* [JOB]
Update the text read from each row below, putting "Instagram" wherever "Instargam" appears and changing nothing else. Leave the pictures out of your answer.

* [EXERCISE INPUT]

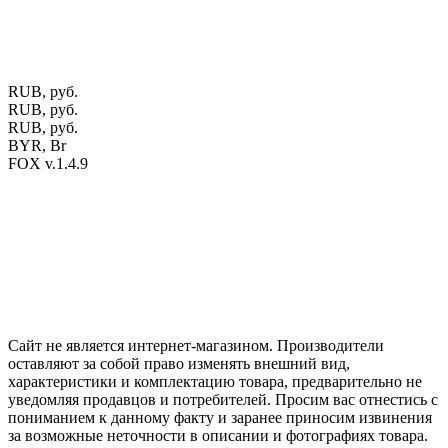
выборе того или иного индивидуального изделия.
Предоставленная на сайте информация не является публичной
офертой.
Экран монитора может не передавать цветовые
оттенки материалов.
RUB, руб.
RUB, руб.
RUB, руб.
BYR, Br
FOX v.1.4.9
Цены на сайте указаны в белорусских и российских рублях.
Друзья, присоединяйтесь к нам в социальных сетях:
Instargam
#mosoak
Одноклассники
Сайт не является интернет-магазином. Производители
оставляют за собой право изменять внешний вид,
характеристики и комплектацию товара, предварительно не
уведомляя продавцов и потребителей. Просим вас отнестись с
пониманием к данному факту и заранее приносим извинения
за возможные неточности в описании и фотографиях товара.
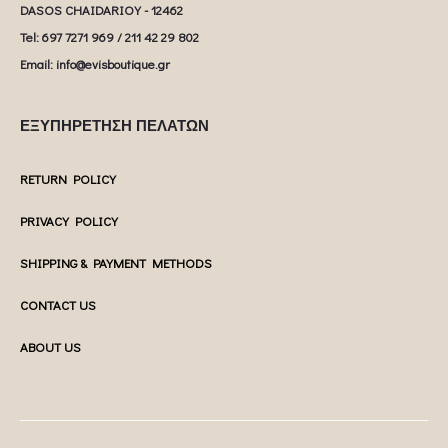
DASOS CHAIDARIOY - 12462
Tel: 697 7271 969 / 211 42 29 802
Email: info@evisboutique.gr
ΕΞΥΠΗΡΕΤΗΣΗ ΠΕΛΑΤΩΝ
RETURN POLICY
PRIVACY POLICY
SHIPPING & PAYMENT METHODS
CONTACT US
ABOUT US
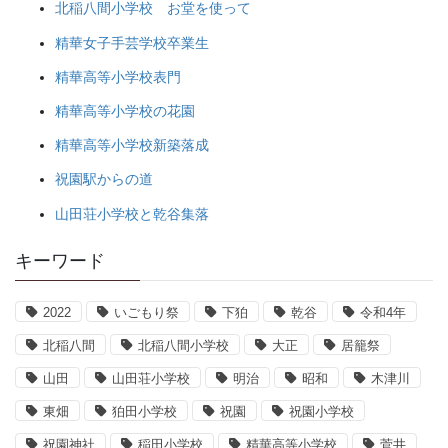
北稲八間小学校 お堂を使って
精華女子手芸学校卒業生
精華高等小学校表門
精華高等小学校の花園
精華高等小学校新築落成
祝園駅からの道
山田荘小学校と乾谷集落
キーワード
2022
いごもり祭
下狛
乾谷
令和4年
北稲八間
北稲八間小学校
大正
居籠祭
山田
山田荘小学校
明治
昭和
木津川
東畑
狛田小学校
祝園
祝園小学校
祝園神社
稲田小学校
精華高等小学校
菅井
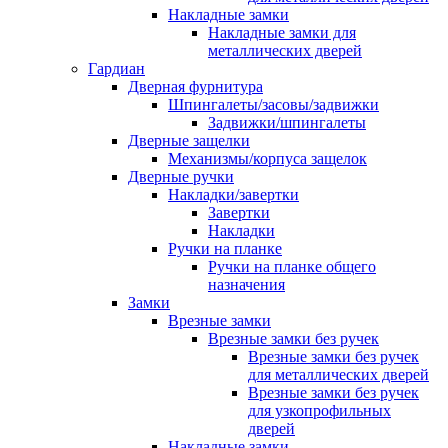
Накладные замки
Накладные замки для
металлических дверей
Гардиан
Дверная фурнитура
Шпингалеты/засовы/задвижки
Задвижки/шпингалеты
Дверные защелки
Механизмы/корпуса защелок
Дверные ручки
Накладки/завертки
Завертки
Накладки
Ручки на планке
Ручки на планке общего
назначения
Замки
Врезные замки
Врезные замки без ручек
Врезные замки без ручек
для металлических дверей
Врезные замки без ручек
для узкопрофильных
дверей
Накладные замки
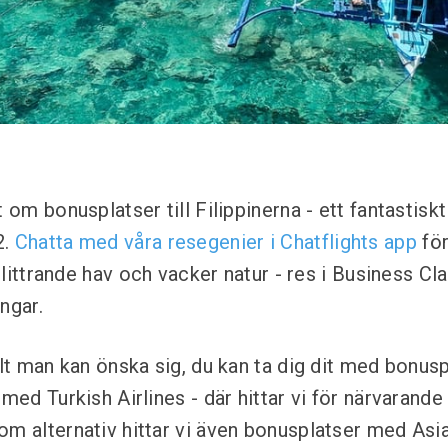
t om bonusplatser till Filippinerna - ett fantastisk
2.
Chatta med våra resegenier i Chatflights app
för
, glittrande hav och vacker natur - res i Business C
ngar.
allt man kan önska sig, du kan ta dig dit med bonu
 med Turkish Airlines - där hittar vi för närvarande 
om alternativ hittar vi även bonusplatser med Asia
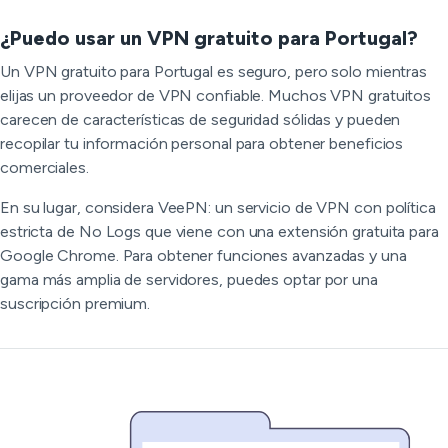
¿Puedo usar un VPN gratuito para Portugal?
Un VPN gratuito para Portugal es seguro, pero solo mientras
elijas un proveedor de VPN confiable. Muchos VPN gratuitos
carecen de características de seguridad sólidas y pueden
recopilar tu información personal para obtener beneficios
comerciales.
En su lugar, considera VeePN: un servicio de VPN con política
estricta de No Logs que viene con una extensión gratuita para
Google Chrome. Para obtener funciones avanzadas y una
gama más amplia de servidores, puedes optar por una
suscripción premium.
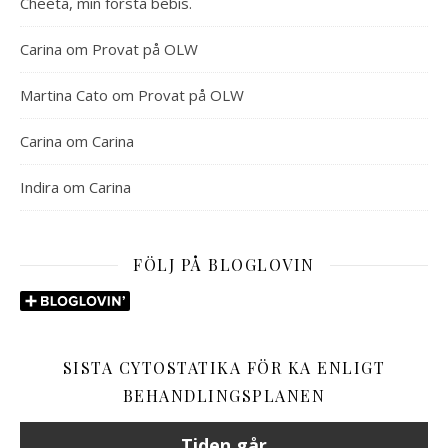
Cheeta, min första bebis.
Carina
om
Provat på OLW
Martina Cato
om
Provat på OLW
Carina
om
Carina
Indira
om
Carina
FÖLJ PÅ BLOGLOVIN
SISTA CYTOSTATIKA FÖR KA ENLIGT
BEHANDLINGSPLANEN
Tiden går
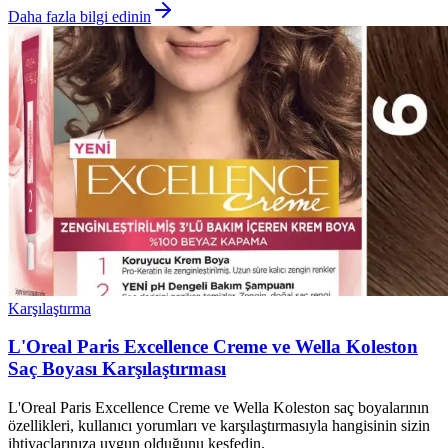
Daha fazla bilgi edinin
Karşılaştırma
L'Oreal Paris Excellence Creme ve Wella Koleston
Saç Boyası Karşılaştırması
L'Oreal Paris Excellence Creme ve Wella Koleston saç boyalarının
özellikleri, kullanıcı yorumları ve karşılaştırmasıyla hangisinin sizin
ihtiyaçlarınıza uygun olduğunu keşfedin.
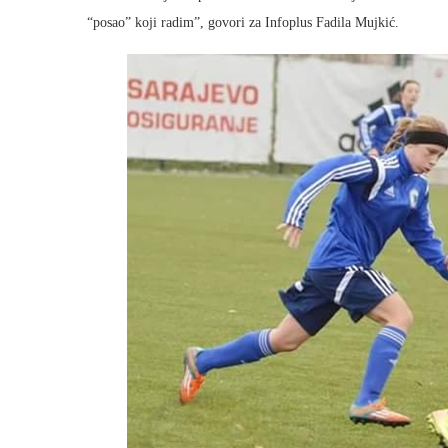
“posao” koji radim”, govori za Infoplus Fadila Mujkić.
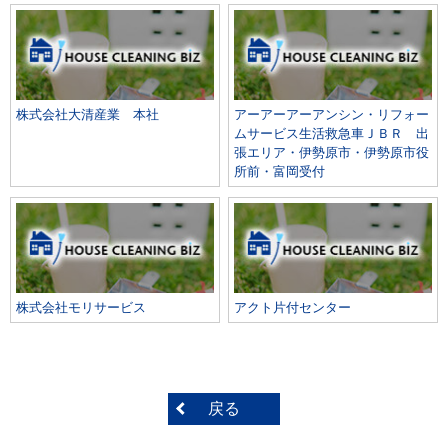
株式会社大清産業 本社
アーアーアーアンシン・リフォー
ムサービス生活救急車ＪＢＲ 出
張エリア・伊勢原市・伊勢原市役
所前・富岡受付
株式会社モリサービス
アクト片付センター
戻る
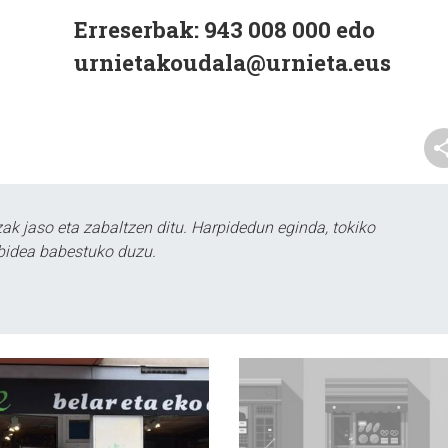
Erreserbak:
943 008 000 edo
urnietakoudala@urnieta.eus
k jaso eta zabaltzen ditu. Harpidedun eginda, tokiko
bidea babestuko duzu.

* [PROBLEM SOLUTION]
выборе того или иного индивидуального изделия.
Предоставленная на сайте информация не является публичной
офертой.
Экран монитора может не передавать цветовые
оттенки материалов.
RUB, руб.
RUB, руб.
RUB, руб.
BYR, Br
FOX v.1.4.9
Цены на сайте указаны в белорусских и российских рублях.
Друзья, присоединяйтесь к нам в социальных сетях:
Instagram
#mosoak
Одноклассники
Сайт не является интернет-магазином. Производители
оставляют за собой право изменять внешний вид,
характеристики и комплектацию товара, предварительно не
уведомляя продавцов и потребителей. Просим вас отнестись с
пониманием к данному факту и заранее приносим извинения
за возможные неточности в описании и фотографиях товара.
DASOS CHAIDARIOY - 12462
Tel: 697 7271 969 / 211 42 29 802
Email: info@evisboutique.gr
ΕΞΥΠΗΡΕΤΗΣΗ ΠΕΛΑΤΩΝ
RETURN POLICY
PRIVACY POLICY
SHIPPING & PAYMENT METHODS
CONTACT US
ABOUT US
北稲八間小学校 お堂を使って
精華女子手芸学校卒業生
精華高等小学校表門
精華高等小学校の花園
精華高等小学校新築落成
祝園駅からの道
山田荘小学校と乾谷集落
キーワード
2022
いごもり祭
下狛
乾谷
令和4年
北稲八間
北稲八間小学校
大正
居籠祭
山田
山田荘小学校
明治
昭和
木津川
東畑
狛田小学校
祝園
祝園小学校
祝園神社
稲田小学校
精華高等小学校
菅井
Накладные замки
Накладные замки для
металлических дверей
Гардиан
Дверная фурнитура
Шпингалеты/засовы/задвижки
Задвижки/шпингалеты
Дверные защелки
Механизмы/корпуса защелок
Дверные ручки
Накладки/завертки
Завертки
Накладки
Ручки на планке
Ручки на планке общего
назначения
Замки
Врезные замки
Врезные замки без ручек
Врезные замки без ручек
для металлических дверей
Врезные замки без ручек
для узкопрофильных
дверей
Накладные замки
t om bonusplatser till Filippinerna - ett fantastisk
2.
Chatta med våra resegenier i Chatflights app
för
, glittrande hav och vacker natur - res i Business C
ngar.
allt man kan önska sig, du kan ta dig dit med bonu
 med Turkish Airlines - där hittar vi för närvarande 
om alternativ hittar vi även bonusplatser med Asia
¿Puedo usar un VPN gratuito para Portugal?
Un VPN gratuito para Portugal es seguro, pero solo mientras
elijas un proveedor de VPN confiable. Muchos VPN gratuitos
carecen de características de seguridad sólidas y pueden
recopilar tu información personal para obtener beneficios
comerciales.
En su lugar, considera VeePN: un servicio de VPN con política
estricta de No Logs que viene con una extensión gratuita para
Google Chrome. Para obtener funciones avanzadas y una
gama más amplia de servidores, puedes optar por una
suscripción premium.
Cheeta, min första bebis.
Carina
om
Provat på OLW
Martina Cato
om
Provat på OLW
Carina
om
Carina
Indira
om
Carina
FÖLJ PÅ BLOGLOVIN
SISTA CYTOSTATIKA FÖR KA ENLIGT
BEHANDLINGSPLANEN
Tiden går
Daha fazla bilgi edinin
Karşılaştırma
L'Oreal Paris Excellence Creme ve Wella Koleston
Saç Boyası Karşılaştırması
L'Oreal Paris Excellence Creme ve Wella Koleston saç boyalarının
özellikleri, kullanıcı yorumları ve karşılaştırmasıyla hangisinin sizin
ihtiyaçlarınıza uygun olduğunu keşfedin.
“posao” koji radim”, govori za Infoplus Fadila Mujkić.
株式会社大清産業 本社
アーアーアーアンシン・リフォー
ムサービス生活救急車ＪＢＲ 出
張エリア・伊勢原市・伊勢原市役
所前・富岡受付
株式会社モリサービス
アクト片付センター
戻る
Erreserbak:
943 008 000 edo
urnietakoudala@urnieta.eus
k jaso eta zabaltzen ditu. Harpidedun eginda, tokiko
bidea babestuko duzu.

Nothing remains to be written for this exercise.